Update the DVD backup text from "Some might be" to "on the video..." by changing "email" to "message", and give that stretch in full.

Excerpt -
Content starts

I have spent quite some time making backups of my personal DVD collection, backups suitable for playback on my home built AMD FX-8150 computer and its fancy new widescreen monitor. I have developed a technique that works quite well for me and this computer and eventually decided to write up an example of how I encode such movies. I am writing this in real time as I carefully work through the ripping and transcoding of one of my favourite martial arts movies 'Fist of Fury', making all the required decisions, setting the encoding running and writing it all up in my web editor as I go. For those who do not wish to read this admittedly quite long page in the same way I have provided some additional navigation:

Some might be interested to know that this page is the long promised sequel to an older page called 'The Matrix, Mencoder and Matroska' which I guess at least confirms my penchant for tricky page titles! If this slightly self indulgent page proves useful to you feel free to send an email to me from the link at the base of this page.

Working on the video...

Content ends

Collected material -
Content starts

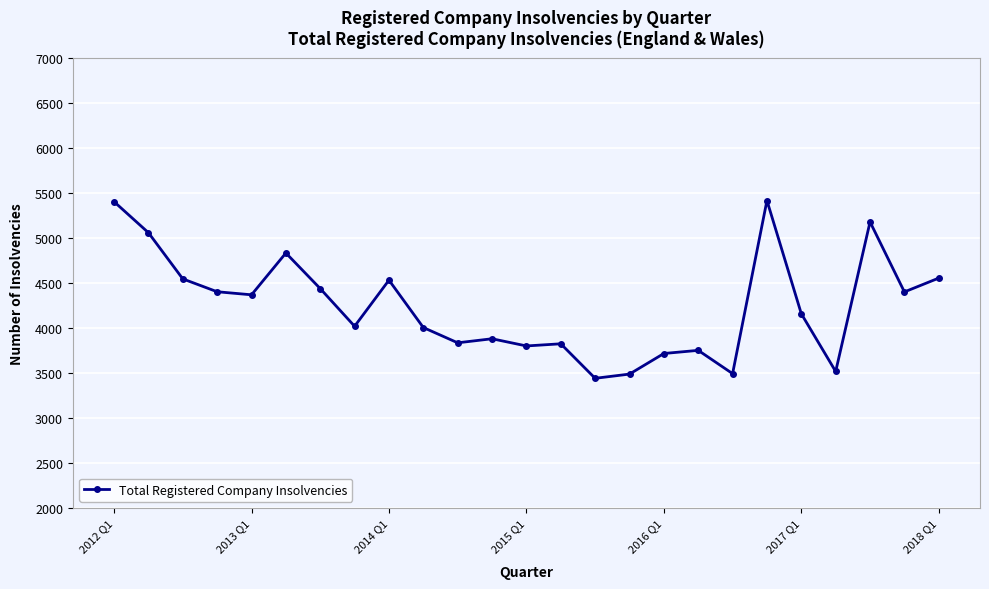

What is the difference between the maximum and second lowest values?

1931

Content ends

Written reply -
Some might be interested to know that this page is the long promised sequel to an older page called 'The Matrix, Mencoder and Matroska' which I guess at least confirms my penchant for tricky page titles! If this slightly self indulgent page proves useful to you feel free to send an message to me from the link at the base of this page.

Working on the video...